A complete rehabilitation program typically runs four to six weeks and progresses through phases. Early on, you focus on range of motion and light strengthening. In the middle phase, you add balance exercises and resistance. Later, you incorporate sport-specific movements like cutting, jumping, and quick direction changes. Skipping these stages is one of the main reasons people end up with chronic ankle instability, where the joint keeps giving out months or years after the original injury.

Using a Brace or Tape for Support

Ankle braces and athletic tape both provide external stability during recovery and return to activity. Semirigid braces are the most effective at limiting the side-to-side motion that causes re-injury, restricting inversion and eversion more than tape or lace-up braces both before and after exercise. Tape loosens as you sweat and move, losing some of its support over time.

That said, research hasn’t definitively proven one method superior to the other for preventing re-injury overall. The best choice depends on comfort, convenience, and personal preference. Braces are reusable and easier to apply on your own. Tape requires skill to apply correctly but some athletes prefer the feel. Either option is reasonable when you’re returning to physical activity after a sprain.

Signs You May Need an X-Ray

Not every sprained ankle needs imaging. Doctors use a set of criteria called the Ottawa Ankle Rules to determine whether an X-ray is necessary. You likely need one if any of the following apply:

  • You can’t bear any weight on the ankle
  • You can’t take four steps, even with a limp
  • You have tenderness when pressing directly on the bony bumps on either side of the ankle (the malleoli), or on the heel bone or the bone on top of the foot

These rules are validated for adults and children over age five. They’re designed to rule out fractures, which can mimic or accompany a bad sprain. A Grade 3 sprain in particular can be difficult to distinguish from a fracture without imaging, since both involve severe swelling, bruising, and an inability to walk. If your ankle looks deformed, if the pain is getting worse rather than better after a few days, or if you still can’t put weight on it after a week, get it evaluated.

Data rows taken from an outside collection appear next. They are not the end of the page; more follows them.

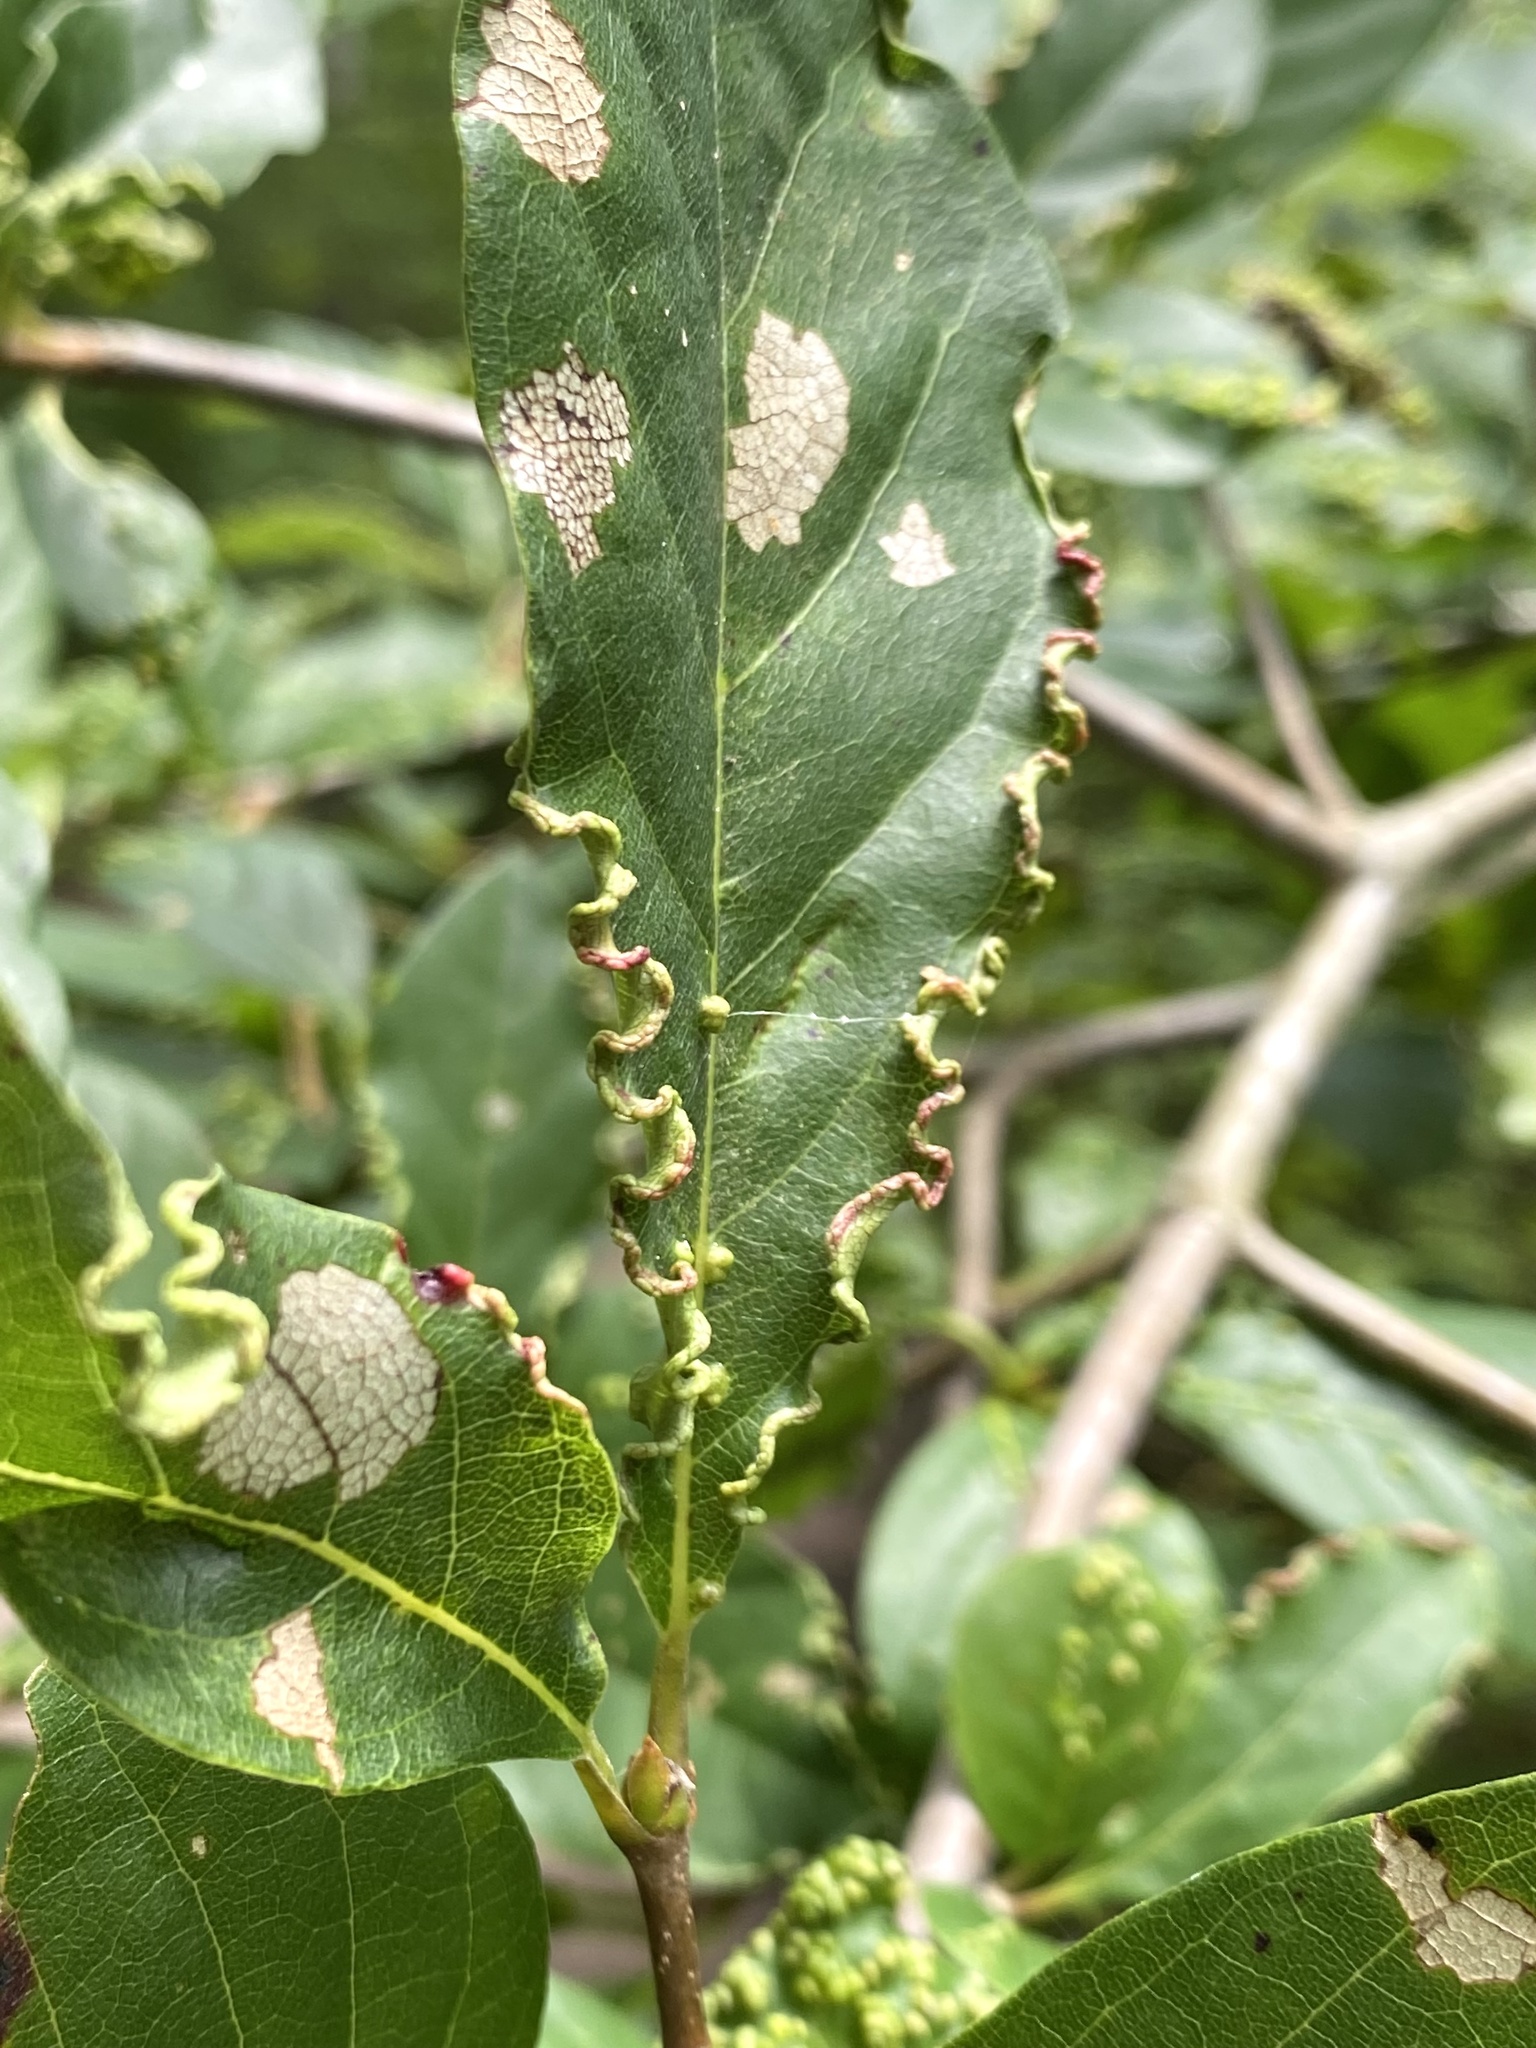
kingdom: Animalia
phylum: Arthropoda
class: Arachnida
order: Trombidiformes
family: Eriophyidae
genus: Aceria
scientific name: Aceria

What Determines How Fast You Heal

Recovery speed depends on the grade of the sprain, how quickly you start a structured rehabilitation program, and whether you’ve sprained the same ankle before. People who have had previous sprains tend to have weaker proprioception in that ankle, which makes them more likely to sprain it again and can slow recovery.

Mindset plays a measurable role as well. Patients with optimistic expectations about their recovery consistently have better outcomes. This isn’t just positive thinking; believing you’ll recover fully makes you more likely to stick with rehabilitation exercises and resume activity at an appropriate pace rather than either overdoing it or being overly cautious.

The biggest mistake people make with ankle sprains is treating them as minor injuries that don’t need rehabilitation. About 40% of people who sprain their ankle go on to develop chronic problems. A structured exercise program, particularly one that includes balance training, is the single best way to prevent that.